Все так увлеклись переговорами, не исключая сторожевых, что всевидящая и всезнающая госпожа Сент-Пьер незаметно подкралась к девочкам, точно кошка. Девочки рассыпались во все стороны, совершенно как мышки от кошки.
Стояла перед трубой одна Сент-Пьер, со скрещенными на груди руками, укоризненно кому-то качая головой. А из трубы орал Жако:
– Шуазель! Дама! Слушайте! Завтра решетки не будет!
Сент-Пьер бросилась к Рошшуар, написала графу. Граф пришел в ужас, хотел прогнать всех своих слуг и тотчас заделал трубу. В тот же вечер, на перекличке Рошшуар сказала полуторжественно, полушутливо:
– Поздравляю вас, девицы, с прелестной победой! У вас, очевидно, очень тонкий вкус и весьма возвышенные чувства… Фи! Какой-то поваренок! И отчего же ему не прийти потом, к радости ваших родителей, к вам в гости?
Хотя госпоже Рошшуар было всего 27 лет, однако после матери настоятельницы она была первым и самым влиятельным лицом в аббатстве.

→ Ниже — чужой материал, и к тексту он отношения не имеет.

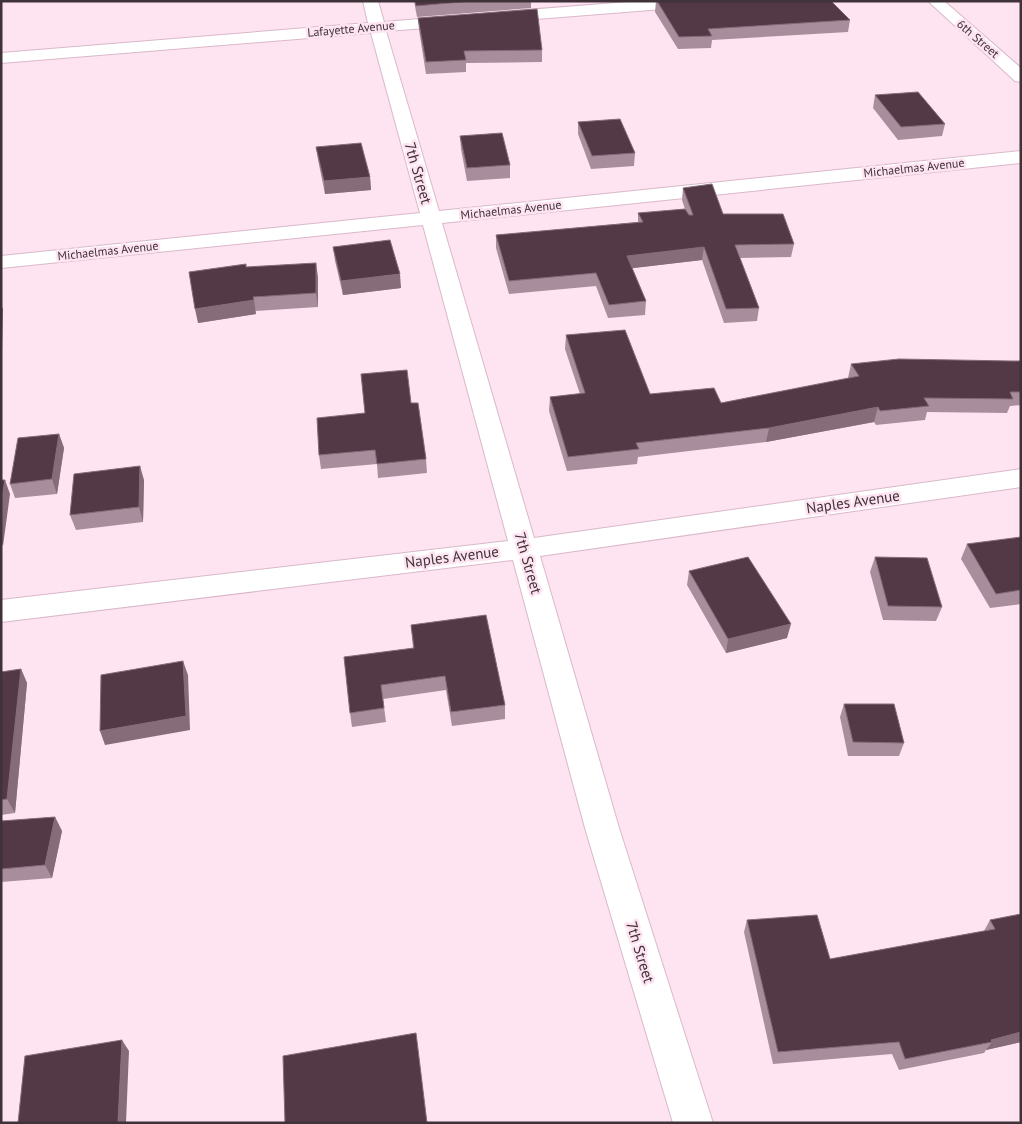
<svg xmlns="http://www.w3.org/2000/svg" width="1022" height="1124" font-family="'PT Sans',sans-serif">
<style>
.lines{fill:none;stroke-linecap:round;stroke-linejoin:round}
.minor-casing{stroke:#d9b9c9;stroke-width:2}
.minor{fill:#fff;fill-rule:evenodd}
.wall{fill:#a88e9c}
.shaded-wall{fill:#866b79}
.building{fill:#533846;stroke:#866b79}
.labels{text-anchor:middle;stroke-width:5;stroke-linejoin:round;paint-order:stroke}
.far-street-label{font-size:12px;fill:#3f3238;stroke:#fee3f1}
.street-label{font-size:15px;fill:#3f3238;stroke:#fee3f1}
</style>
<rect width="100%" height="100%" fill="#fee3f1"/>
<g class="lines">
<defs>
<path id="minor" d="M 363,1 L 378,1 L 384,22 L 455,16 L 463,21 L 455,26 L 386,31 L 439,211 L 1021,151 L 1021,163 L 442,223 L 534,538 L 1021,469 L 1021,487 L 540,556 L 619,828 L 713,1123 L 673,1123 L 585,828 L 513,560 L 1,622 L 1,600 L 508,541 L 423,225 L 1,268 L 1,256 L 420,213 L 371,33 L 1,63 L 1,53 L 368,23 Z
M 641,1 L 708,1 L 701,6 L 500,22 L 492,17 L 500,12 Z
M 928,1 L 944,1 L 1021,68 L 1021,82 L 1015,81 Z"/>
</defs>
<use href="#minor" class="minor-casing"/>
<use href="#minor" class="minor"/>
</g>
<path class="wall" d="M 414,1 L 531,1 L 531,8 L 417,17 Z
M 656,1 L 831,1 L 850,20 L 848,32 L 712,40 L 711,48 L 678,49 L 655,12 Z
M 418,18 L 542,50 L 542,62 L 466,63 L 466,72 L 426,74 L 419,30 Z
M 875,95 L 945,124 L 942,136 L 898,140 L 873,108 Z
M 578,122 L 635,153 L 634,166 L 591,169 L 578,134 Z
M 460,136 L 510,165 L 510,178 L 467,181 L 461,149 Z
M 316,147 L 370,177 L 371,190 L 325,194 L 318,160 Z
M 683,188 L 723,214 L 794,244 L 791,257 L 740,258 L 759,308 L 757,321 L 724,323 L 702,260 L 632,268 L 646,301 L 645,315 L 608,318 L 596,286 L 509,294 L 496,248 L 496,235 L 638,222 L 638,213 L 685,209 L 682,200 Z
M 333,247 L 401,288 L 343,295 L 335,261 Z
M 246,267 L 318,277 L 318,307 L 255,311 L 256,314 L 198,323 Z
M 566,335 L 650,394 L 721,403 L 848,379 L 848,378 L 851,364 L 1021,361 L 1021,405 L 1010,406 L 1007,413 L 927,412 L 925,420 L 876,425 L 874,422 L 766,442 L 638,457 L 637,464 L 567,471 L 549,411 L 550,397 L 580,394 L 565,349 Z
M 411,403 L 426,459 L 427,473 L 378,478 L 377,464 L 321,469 L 319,455 L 365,413 Z
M 59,434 L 64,448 L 57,494 L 15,498 L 10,484 Z
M 144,480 L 143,522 L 76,530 L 70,515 Z
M 1021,537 L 1021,604 L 990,608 L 961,559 L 967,544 Z
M 875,557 L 942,607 L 936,621 L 883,620 L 870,572 Z
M 689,571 L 787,638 L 726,653 L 687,585 Z
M 411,625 L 505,705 L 505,719 L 452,726 L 446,690 L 383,699 L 386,722 L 352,727 L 350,713 L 413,648 Z
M 21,669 L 27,683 L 15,813 L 1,815 L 1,672 Z
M 844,704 L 904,743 L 899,756 L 848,756 L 840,717 Z
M 55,817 L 62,831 L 52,878 L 1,882 L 1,821 Z
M 1021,914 L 1021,1042 L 986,1050 L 984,1053 L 899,1070 L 892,1054 L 773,1064 L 744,932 L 747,920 L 830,959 L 984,931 L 990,920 Z"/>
<path class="shaded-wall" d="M 370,177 L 371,190 L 325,194 L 324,181 Z
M 704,247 L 702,260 L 626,269 L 627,256 Z
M 316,263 L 318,277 L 318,307 L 316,293 Z
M 400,274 L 401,288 L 343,295 L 341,281 Z
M 254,300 L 256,314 L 198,323 L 195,309 Z
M 1,304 L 3,309 L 2,352 L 1,352 Z
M 878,407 L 874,422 L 766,442 L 769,428 Z
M 59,434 L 64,448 L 57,494 L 52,479 Z
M 140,466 L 144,480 L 143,522 L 139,507 Z
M 5,480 L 10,494 L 3,546 L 1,542 L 1,503 Z
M 791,624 L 787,638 L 726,653 L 728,639 Z
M 183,661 L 188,675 L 190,730 L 105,745 L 100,731 Z
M 21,669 L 27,683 L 15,813 L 7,799 Z
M 55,817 L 62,831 L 52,878 L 45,865 Z
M 1021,1032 L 1021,1042 L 986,1050 L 992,1042 L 991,1040 Z
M 122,1040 L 129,1051 L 126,1123 L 118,1123 Z"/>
<path class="building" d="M 415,1 L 473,1 L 416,6 Z
M 657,1 L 831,1 L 850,20 L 708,29 L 712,36 L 679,37 Z
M 537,9 L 542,50 L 464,51 L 466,60 L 426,62 L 418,18 Z
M 918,92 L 945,124 L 901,127 L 875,95 Z
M 620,119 L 635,153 L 592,156 L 578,122 Z
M 502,133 L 510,165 L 467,168 L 460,136 Z
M 361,143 L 370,177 L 324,181 L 316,147 Z
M 712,184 L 723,214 L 783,214 L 794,244 L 735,245 L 759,308 L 726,309 L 704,247 L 627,256 L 646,301 L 609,305 L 596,273 L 509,281 L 496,235 L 643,222 L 638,213 L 685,209 L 689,215 L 693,215 L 683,188 Z
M 390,240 L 400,274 L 341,281 L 333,247 Z
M 316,263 L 316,293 L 253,297 L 254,300 L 195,309 L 189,272 L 246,264 L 246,267 Z
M 625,330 L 650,394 L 714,388 L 721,403 L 859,376 L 851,364 L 899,359 L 1011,361 L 1021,361 L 1021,392 L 1010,392 L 1013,399 L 924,398 L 929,406 L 880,411 L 878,407 L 769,428 L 636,443 L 639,449 L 568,457 L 550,397 L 585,393 L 566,335 Z
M 407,370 L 411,403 L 418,403 L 426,459 L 377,464 L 375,450 L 319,455 L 317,418 L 365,413 L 361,374 Z
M 59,434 L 52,479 L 10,484 L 18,438 Z
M 140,466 L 139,507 L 70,515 L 74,474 Z
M 1,480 L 5,480 L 1,503 Z
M 1021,537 L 1021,590 L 996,594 L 967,544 Z
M 748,557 L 791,624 L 728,639 L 689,571 Z
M 875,557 L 927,558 L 942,607 L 888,606 Z
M 486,615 L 505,705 L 451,712 L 445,676 L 381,685 L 384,708 L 350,713 L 344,657 L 414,648 L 411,625 Z
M 183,661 L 186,716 L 100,731 L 101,675 Z
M 21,669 L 7,799 L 1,800 L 1,672 Z
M 844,704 L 894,704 L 904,743 L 853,742 Z
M 55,817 L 45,865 L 1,869 L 1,821 Z
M 1021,914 L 1021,1032 L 991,1040 L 992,1042 L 905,1059 L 899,1042 L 778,1052 L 747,920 L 817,915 L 830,959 L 995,929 L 990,920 Z
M 416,1033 L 427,1123 L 285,1123 L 283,1056 Z
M 122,1040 L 118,1123 L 18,1123 L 25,1056 Z"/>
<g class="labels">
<g class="far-street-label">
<text transform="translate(351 29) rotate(-5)" y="4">Lafayette Avenue</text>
<text transform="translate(978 39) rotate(41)" y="4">6th Street</text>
<text transform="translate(914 168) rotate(-6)" y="4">Michaelmas Avenue</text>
<text transform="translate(511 210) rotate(-6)" y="4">Michaelmas Avenue</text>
<text transform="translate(108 251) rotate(-6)" y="4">Michaelmas Avenue</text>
</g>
<g class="street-label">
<text transform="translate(418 173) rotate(74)" y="5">7th Street</text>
<text transform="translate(853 502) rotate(-8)" y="5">Naples Avenue</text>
<text transform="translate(452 557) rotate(-7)" y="5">Naples Avenue</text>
<text transform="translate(528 563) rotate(74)" y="5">7th Street</text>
<text transform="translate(640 952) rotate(73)" y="5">7th Street</text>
</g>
</g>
<rect width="1022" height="1124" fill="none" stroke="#3f3238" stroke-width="5"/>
</svg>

Наша маленькая героиня так рисует портрет этой сестры покойного герцога де Мортмар:
«Высокая, статная дама, красивая ножка, нежная белая ручка, превосходные зубы, большие черные глаза, гордый и серьезный вид, очаровательная улыбка».
Такое описание для десятилетней девочки, как и многое в ее «мемуарах», значит немало: всякий учитель словесности поставил бы ей пятерку.

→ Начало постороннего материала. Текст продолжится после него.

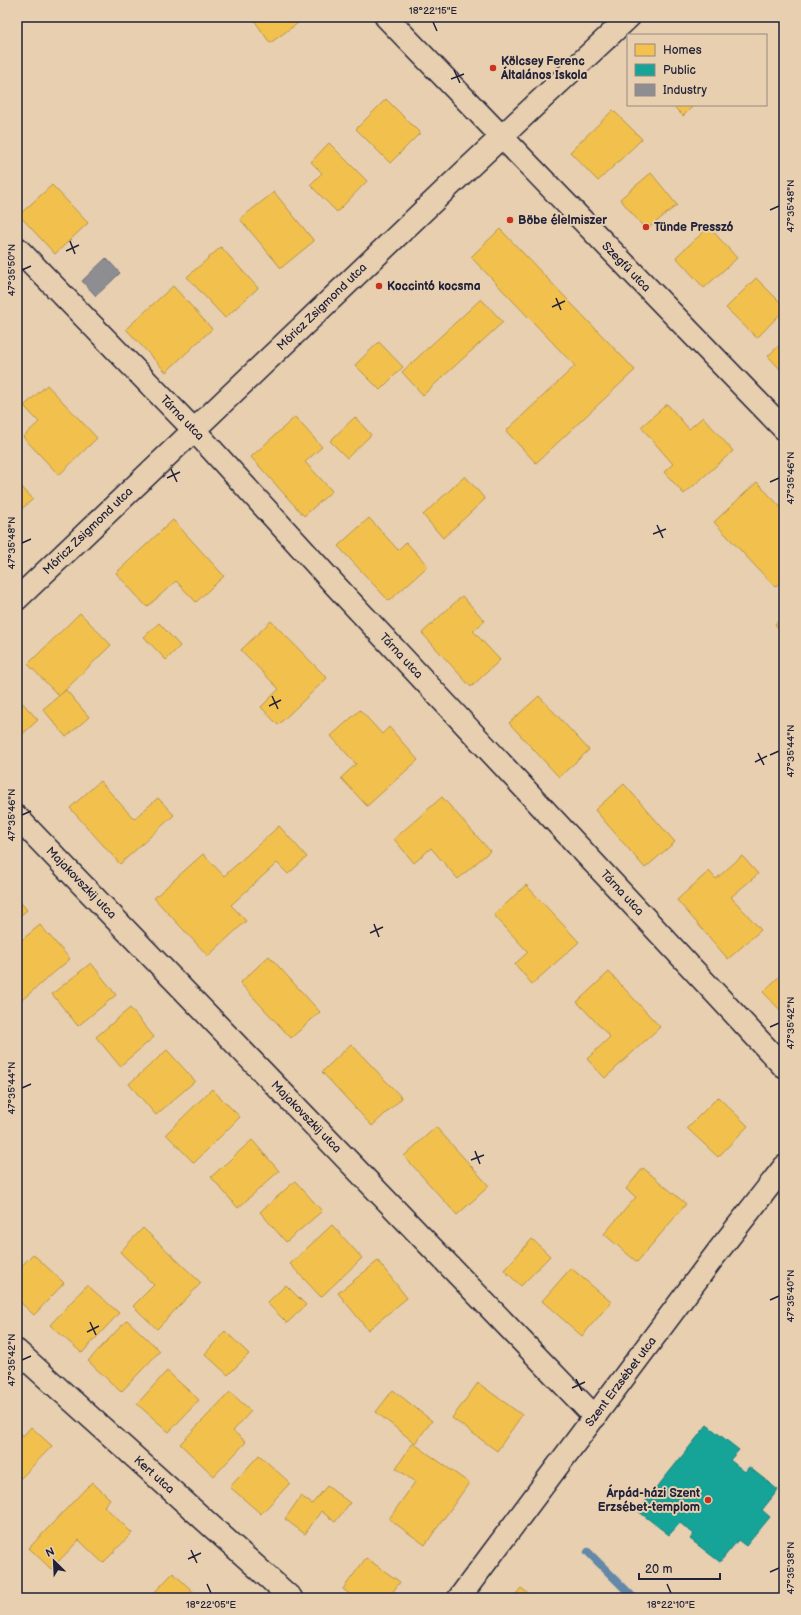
<svg xmlns="http://www.w3.org/2000/svg" width="801" height="1615" font-family="'Balsamiq Sans',sans-serif">
<style>
.homes{fill:#f2c14e;stroke:#b49148}
.public{fill:#17a398;stroke:#1a7c7c}
.industry{fill:#8d8d92;stroke:#6d6d78}
.lines{fill:none;stroke-linecap:round;stroke-linejoin:round}
.stream{stroke:#6488a8;stroke-width:8}
.minor-casing{stroke:#22223b;stroke-width:25}
.minor{stroke:#e7cfaf;stroke-width:22}
.ticks{fill:none;stroke:#22223b;stroke-width:1.5}
.poi-dot{fill:#c8321e;stroke:#e7cfaf;stroke-width:1.5}
.labels{text-anchor:middle;dominant-baseline:central;stroke-width:4;stroke-linejoin:round;paint-order:stroke}
.poi-label{font-size:12px;font-weight:bold;fill:#22223b;stroke:#e7cfaf;text-anchor:start}
.street-label{font-size:12px;fill:#22223b;stroke:#e7cfaf}
.neatline{fill:none;stroke:#22223b;stroke-width:1.5}
.ticks-label{font-size:10px;text-anchor:middle;fill:#22223b}
</style>
<rect width="100%" height="100%" fill="#e7cfaf"/>
<filter id="ink" filterUnits="userSpaceOnUse"><feTurbulence type="fractalNoise" baseFrequency=".025" numOctaves="2"/><feDisplacementMap in="SourceGraphic" scale="8" xChannelSelector="R" yChannelSelector="G"/><feConvolveMatrix kernelMatrix="1 2 1 2 8 2 1 2 1" color-interpolation-filters="sRGB"/></filter>
<g filter="url(#ink)">
<g class="homes">
<polygon points="252,17 305,17 305,18 270,43"/>
<polygon points="386,99 420,133 390,163 356,129"/>
<polygon points="672,105 694,105 683,116"/>
<polygon points="613,110 642,139 598,181 570,152"/>
<polygon points="329,143 367,181 337,212 310,185 322,173 311,162"/>
<polygon points="651,173 677,205 646,230 620,199"/>
<polygon points="52,185 88,223 55,254 19,215"/>
<polygon points="274,192 314,241 281,268 240,219"/>
<polygon points="709,227 737,258 704,288 676,257"/>
<polygon points="500,229 635,370 536,463 506,431 575,366 471,257"/>
<polygon points="221,247 258,288 225,318 187,277"/>
<polygon points="756,278 784,306 784,310 757,338 726,308"/>
<polygon points="173,286 212,329 166,372 126,329"/>
<polygon points="481,299 503,322 423,395 402,372"/>
<polygon points="784,341 784,373 768,356"/>
<polygon points="379,342 403,367 380,390 355,365"/>
<polygon points="47,385 97,438 59,475 23,437 39,422 24,406"/>
<polygon points="667,404 689,429 703,417 733,451 684,494 664,472 673,464 641,427"/>
<polygon points="295,417 322,447 305,462 332,491 304,516 251,457"/>
<polygon points="355,417 371,435 347,458 330,441"/>
<polygon points="465,476 485,499 443,538 423,515"/>
<polygon points="17,482 33,499 17,513"/>
<polygon points="757,482 784,511 784,579 775,587 714,522"/>
<polygon points="369,518 398,550 406,542 428,566 389,601 338,546"/>
<polygon points="173,520 224,576 196,602 176,581 147,607 116,573"/>
<polygon points="462,596 485,621 473,631 500,660 471,687 422,633"/>
<polygon points="80,613 111,645 59,696 28,664"/>
<polygon points="784,617 784,635 775,624"/>
<polygon points="271,621 327,678 278,725 261,707 279,689 241,650"/>
<polygon points="159,623 180,646 166,660 144,637"/>
<polygon points="66,690 89,717 66,737 43,709"/>
<polygon points="539,696 589,750 559,777 509,723"/>
<polygon points="17,697 38,720 17,739"/>
<polygon points="360,710 382,734 389,727 418,760 367,806 341,778 356,764 331,736"/>
<polygon points="100,781 134,819 158,798 174,815 120,864 70,808"/>
<polygon points="624,784 675,842 645,868 595,810"/>
<polygon points="442,797 490,851 458,879 431,848 414,863 394,839"/>
<polygon points="279,826 307,857 288,874 277,863 231,905 246,921 208,956 154,898 203,854 224,876"/>
<polygon points="742,856 758,874 731,897 761,930 728,959 677,900 709,871 716,879"/>
<polygon points="526,885 579,942 532,984 515,964 528,952 494,915"/>
<polygon points="17,898 27,910 17,918"/>
<polygon points="40,925 70,959 17,1004 17,944"/>
<polygon points="269,956 320,1012 291,1038 240,983"/>
<polygon points="91,963 116,995 78,1026 52,994"/>
<polygon points="609,972 660,1027 605,1078 587,1059 610,1037 577,1002"/>
<polygon points="784,972 784,1014 763,992"/>
<polygon points="130,1008 154,1037 120,1066 96,1037"/>
<polygon points="351,1044 402,1098 372,1126 322,1072"/>
<polygon points="167,1050 195,1081 156,1115 129,1084"/>
<polygon points="212,1089 240,1117 194,1163 166,1134"/>
<polygon points="718,1097 748,1126 718,1157 687,1128"/>
<polygon points="436,1127 489,1186 457,1215 404,1156"/>
<polygon points="252,1140 279,1171 238,1208 211,1177"/>
<polygon points="643,1168 686,1204 637,1262 604,1234 636,1197 626,1189"/>
<polygon points="295,1181 322,1211 286,1242 260,1212"/>
<polygon points="332,1225 362,1258 321,1297 290,1264"/>
<polygon points="143,1228 201,1283 157,1329 133,1306 154,1285 120,1252"/>
<polygon points="532,1239 550,1256 521,1286 504,1270"/>
<polygon points="33,1254 64,1283 34,1315 17,1299 17,1271"/>
<polygon points="378,1261 407,1298 368,1330 338,1293"/>
<polygon points="571,1268 611,1302 582,1336 542,1301"/>
<polygon points="87,1285 119,1313 82,1353 50,1325"/>
<polygon points="286,1285 306,1305 287,1323 267,1303"/>
<polygon points="127,1320 160,1351 121,1392 88,1361"/>
<polygon points="225,1331 249,1354 228,1375 205,1354"/>
<polygon points="167,1371 199,1400 169,1432 137,1404"/>
<polygon points="478,1383 522,1415 497,1451 452,1418"/>
<polygon points="393,1390 432,1421 415,1443 376,1412"/>
<polygon points="230,1392 251,1411 233,1431 246,1442 214,1476 180,1444"/>
<polygon points="31,1427 52,1446 17,1482 17,1430 23,1436"/>
<polygon points="413,1443 469,1483 425,1545 389,1519 415,1482 396,1468"/>
<polygon points="259,1455 290,1483 261,1514 230,1487"/>
<polygon points="92,1482 110,1499 104,1506 132,1533 103,1563 79,1540 51,1569 29,1548"/>
<polygon points="327,1486 350,1503 335,1522 321,1511 305,1534 285,1519 301,1496 312,1504"/>
<polygon points="366,1558 400,1582 388,1598 355,1598 343,1589"/>
<polygon points="173,1573 200,1598 149,1598"/>
<polygon points="521,1588 534,1598 513,1598"/>
</g>
<polygon class="public" points="707,1425 739,1450 730,1460 745,1472 749,1467 778,1490 762,1510 770,1517 746,1546 738,1540 720,1562 690,1539 694,1534 680,1523 669,1535 638,1511"/>
<polygon class="industry" points="106,258 120,273 96,296 82,281"/>
<g class="lines">
<polyline class="stream" points="588,1552 634,1598"/>
<g class="minor-casing">
<g id="minor">
<polyline points="386,17 784,429"/>
<polyline points="17,248 194,430 335,585 784,1067"/>
<polyline points="17,599 462,174 629,17"/>
<polyline points="17,817 595,1417"/>
<polyline points="17,1351 291,1598"/>
<polyline points="459,1598 719,1250 784,1167"/>
</g>
</g>
<use href="#minor" class="minor"/>
</g>
</g>
<path class="ticks" d="M433 22 437 31M454 70 460 83M451 79 464 74M770 210 779 206M70 241 75 254M66 251 79 245M22 270 31 266M556 298 561 310M552 307 565 301M171 469 177 482M167 478 180 472M770 482 779 478M657 525 663 538M653 534 666 529M22 543 31 539M272 696 278 709M269 706 281 700M758 753 764 765M770 755 779 751M755 762 767 756M22 815 31 811M374 924 379 937M370 933 383 927M770 1027 779 1023M22 1088 31 1084M475 1151 480 1164M471 1160 484 1155M770 1300 779 1296M90 1322 96 1335M87 1332 99 1326M22 1360 31 1356M576 1379 582 1391M572 1388 585 1382M191 1550 197 1563M188 1559 201 1553M770 1572 779 1568M207 1584 211 1593M667 1584 671 1593"/>
<g class="poi-dot">
<circle cx="493" cy="68" r="4"/>
<circle cx="510" cy="220" r="4"/>
<circle cx="646" cy="227" r="4"/>
<circle cx="379" cy="286" r="4"/>
<circle cx="708" cy="1500" r="4"/>
</g>
<g class="labels">
<g class="poi-label">
<text x="501" y="61">Kölcsey Ferenc<tspan x="501" dy="14">Általános Iskola</tspan></text>
<text x="518" y="220">Böbe élelmiszer</text>
<text x="654" y="227">Tünde Presszó</text>
<text x="387" y="286">Koccintó kocsma</text>
<text x="700" y="1493" text-anchor="end">Árpád-házi Szent<tspan x="700" dy="14">Erzsébet-templom</tspan></text>
</g>
<g class="street-label">
<text transform="translate(626 267) rotate(46)">Szegfű utca</text>
<text transform="translate(322 307) rotate(-44)">Móricz Zsigmond utca</text>
<text transform="translate(182 418) rotate(46)">Tárna utca</text>
<text transform="translate(88 531) rotate(-44)">Móricz Zsigmond utca</text>
<text transform="translate(401 656) rotate(47)">Tárna utca</text>
<text transform="translate(81 883) rotate(46)">Majakovszkij utca</text>
<text transform="translate(622 893) rotate(47)">Tárna utca</text>
<text transform="translate(306 1117) rotate(46)">Majakovszkij utca</text>
<text transform="translate(621 1382) rotate(-53)">Szent Erzsébet utca</text>
<text transform="translate(154 1475) rotate(42)">Kert utca</text>
</g>
</g>
<rect width="801" height="1615" fill="none" stroke="#e7cfaf" stroke-width="44"/>
<rect x="627" y="34" width="140" height="72" fill="#e7cfaf" stroke="#988a81"/>
<rect x="635" y="44" width="20" height="12" fill="#f2c14e" stroke="#988a81"/>
<text x="663" y="54" font-size="12" fill="#22223b">Homes</text>
<rect x="635" y="64" width="20" height="12" fill="#17a398" stroke="#988a81"/>
<text x="663" y="74" font-size="12" fill="#22223b">Public</text>
<rect x="635" y="84" width="20" height="12" fill="#8d8d92" stroke="#988a81"/>
<text x="663" y="94" font-size="12" fill="#22223b">Industry</text>
<g transform="translate(54 1561) rotate(336)" stroke="#e7cfaf" stroke-width="3" paint-order="stroke">
<path d="M0-3L7 15L0 10L-7 15Z" fill="#22223b"/>
<text y="-6" font-size="11" font-weight="bold" text-anchor="middle" fill="#22223b">N</text>
</g>
<path d="M639 1573v6h81v-6" fill="none" stroke="#22223b" stroke-width="2"/>
<text x="645" y="1573" font-size="12" fill="#22223b" stroke="#e7cfaf" stroke-width="3" paint-order="stroke">20 m</text>
<rect x="22" y="22" width="757" height="1571" class="neatline"/>
<g class="ticks-label">
<text x="433" y="14">18°22'15"E</text>
<text transform="translate(790 206) rotate(-90)" y="4">47°35'48"N</text>
<text transform="translate(11 270) rotate(-90)" y="4">47°35'50"N</text>
<text transform="translate(790 478) rotate(-90)" y="4">47°35'46"N</text>
<text transform="translate(11 543) rotate(-90)" y="4">47°35'48"N</text>
<text transform="translate(790 751) rotate(-90)" y="4">47°35'44"N</text>
<text transform="translate(11 815) rotate(-90)" y="4">47°35'46"N</text>
<text transform="translate(790 1023) rotate(-90)" y="4">47°35'42"N</text>
<text transform="translate(11 1088) rotate(-90)" y="4">47°35'44"N</text>
<text transform="translate(790 1296) rotate(-90)" y="4">47°35'40"N</text>
<text transform="translate(11 1360) rotate(-90)" y="4">47°35'42"N</text>
<text transform="translate(790 1568) rotate(-90)" y="4">47°35'38"N</text>
<text x="211" y="1608">18°22'05"E</text>
<text x="671" y="1608">18°22'10"E</text>
</g>
</svg>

У госпожи Рошшуар было две сестры, такие же красивые и умницы. Все они постриглись в монахини, когда им не было и пятнадцати лет: по обычаю эпохи родовое состояние герцогов де Мортмар должно было перейти нераздельно к наследнику имени. Жестокий обычай!
Все в аббатстве, особенно в классах, боялись суровой Рошшуар: и наша героиня дрожала и теряла способность говорить перед нею. Бывало, бегут все весело, смешавшись, из-за стола. Явится Рошшуар, как статуя, хлопнет в ладоши, и мигом все на своих местах, и слышен даже полет мухи. Елена всегда бегала. Наткнется на Рошшуар и окаменеет. Придет, как ошарашенная, в класс и жалуется:
– Ах, мадам Рошшуар сделала мне большие глаза!
– Ах ты, дура! – отвечают ей. – Неужели ж она должна делать глазки, когда встречается с тобой?
Так добросовестно говорит о себе наша героиня, не щадя своего самолюбия.
Вот еще несколько черточек, которыми маленькая полька очерчивает сестру герцога Мортмар:
«Об этом (о „больших глазах”) рассказали госпоже Рошшуар. После того, увидав меня, она подозвала меня к себе и спросила, смеясь: „Неужели я возбуждаю страх, когда смотрю на вас?” Я отвечала ей, что ее глаза так прекрасны, что видеть их – удовольствие, а вовсе не страх. Она обняла меня. Вообще она пользуется любовью и уважением всех пансионерок; и хотя она строга, но справедлива. Мы все ее обожаем и боимся. Она, правда, не ласковая, но каждое ее слово производит действие невероятное. Ее упрекают в гордости и колкости с равными ей, но по отношению к низшим она добра и гуманна. Она очень образованна и очень талант-лива».
И такой диплом дает ей десятилетняя пигалица!